- Activity:
Scan the entries below for the string "files" and copy every line where it turns up.

Stored dataset items:
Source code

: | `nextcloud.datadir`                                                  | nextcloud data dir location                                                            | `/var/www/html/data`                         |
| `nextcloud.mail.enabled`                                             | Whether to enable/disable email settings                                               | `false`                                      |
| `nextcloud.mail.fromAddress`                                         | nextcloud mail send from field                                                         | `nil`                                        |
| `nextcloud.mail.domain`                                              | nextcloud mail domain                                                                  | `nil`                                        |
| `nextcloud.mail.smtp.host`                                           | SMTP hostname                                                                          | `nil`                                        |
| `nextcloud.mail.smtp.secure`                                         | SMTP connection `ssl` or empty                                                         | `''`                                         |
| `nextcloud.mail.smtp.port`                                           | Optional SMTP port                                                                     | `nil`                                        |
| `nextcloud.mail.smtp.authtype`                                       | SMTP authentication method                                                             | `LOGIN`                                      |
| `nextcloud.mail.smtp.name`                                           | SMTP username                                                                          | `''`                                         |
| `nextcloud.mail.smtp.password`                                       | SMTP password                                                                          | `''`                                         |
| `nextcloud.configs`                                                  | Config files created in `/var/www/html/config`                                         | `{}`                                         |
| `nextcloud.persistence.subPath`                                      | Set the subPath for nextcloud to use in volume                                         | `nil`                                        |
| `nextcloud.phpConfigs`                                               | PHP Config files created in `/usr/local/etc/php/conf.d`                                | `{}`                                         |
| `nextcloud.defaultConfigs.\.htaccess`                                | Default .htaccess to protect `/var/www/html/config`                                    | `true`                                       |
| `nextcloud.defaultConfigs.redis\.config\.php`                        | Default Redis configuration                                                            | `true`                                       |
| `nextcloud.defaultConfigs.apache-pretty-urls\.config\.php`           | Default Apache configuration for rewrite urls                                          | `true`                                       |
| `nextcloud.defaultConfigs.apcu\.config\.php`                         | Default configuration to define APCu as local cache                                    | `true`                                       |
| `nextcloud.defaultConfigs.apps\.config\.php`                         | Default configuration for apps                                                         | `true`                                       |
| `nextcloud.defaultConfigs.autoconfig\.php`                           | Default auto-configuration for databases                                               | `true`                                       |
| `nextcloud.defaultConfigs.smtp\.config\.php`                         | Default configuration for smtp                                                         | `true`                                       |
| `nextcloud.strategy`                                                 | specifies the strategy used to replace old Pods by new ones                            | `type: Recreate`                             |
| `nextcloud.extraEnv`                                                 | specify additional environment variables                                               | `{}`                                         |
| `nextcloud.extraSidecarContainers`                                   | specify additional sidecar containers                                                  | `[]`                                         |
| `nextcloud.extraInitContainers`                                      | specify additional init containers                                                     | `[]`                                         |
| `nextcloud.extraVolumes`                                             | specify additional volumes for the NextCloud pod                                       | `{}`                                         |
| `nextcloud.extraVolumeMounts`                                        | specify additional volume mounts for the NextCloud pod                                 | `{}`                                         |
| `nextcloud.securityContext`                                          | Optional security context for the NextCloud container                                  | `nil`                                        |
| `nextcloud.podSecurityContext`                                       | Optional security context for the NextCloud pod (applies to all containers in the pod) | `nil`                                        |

- Response for this exercise:
| `nextcloud.configs`                                                  | Config files created in `/var/www/html/config`                                         | `{}`                                         |
| `nextcloud.phpConfigs`                                               | PHP Config files created in `/usr/local/etc/php/conf.d`                                | `{}`                                         |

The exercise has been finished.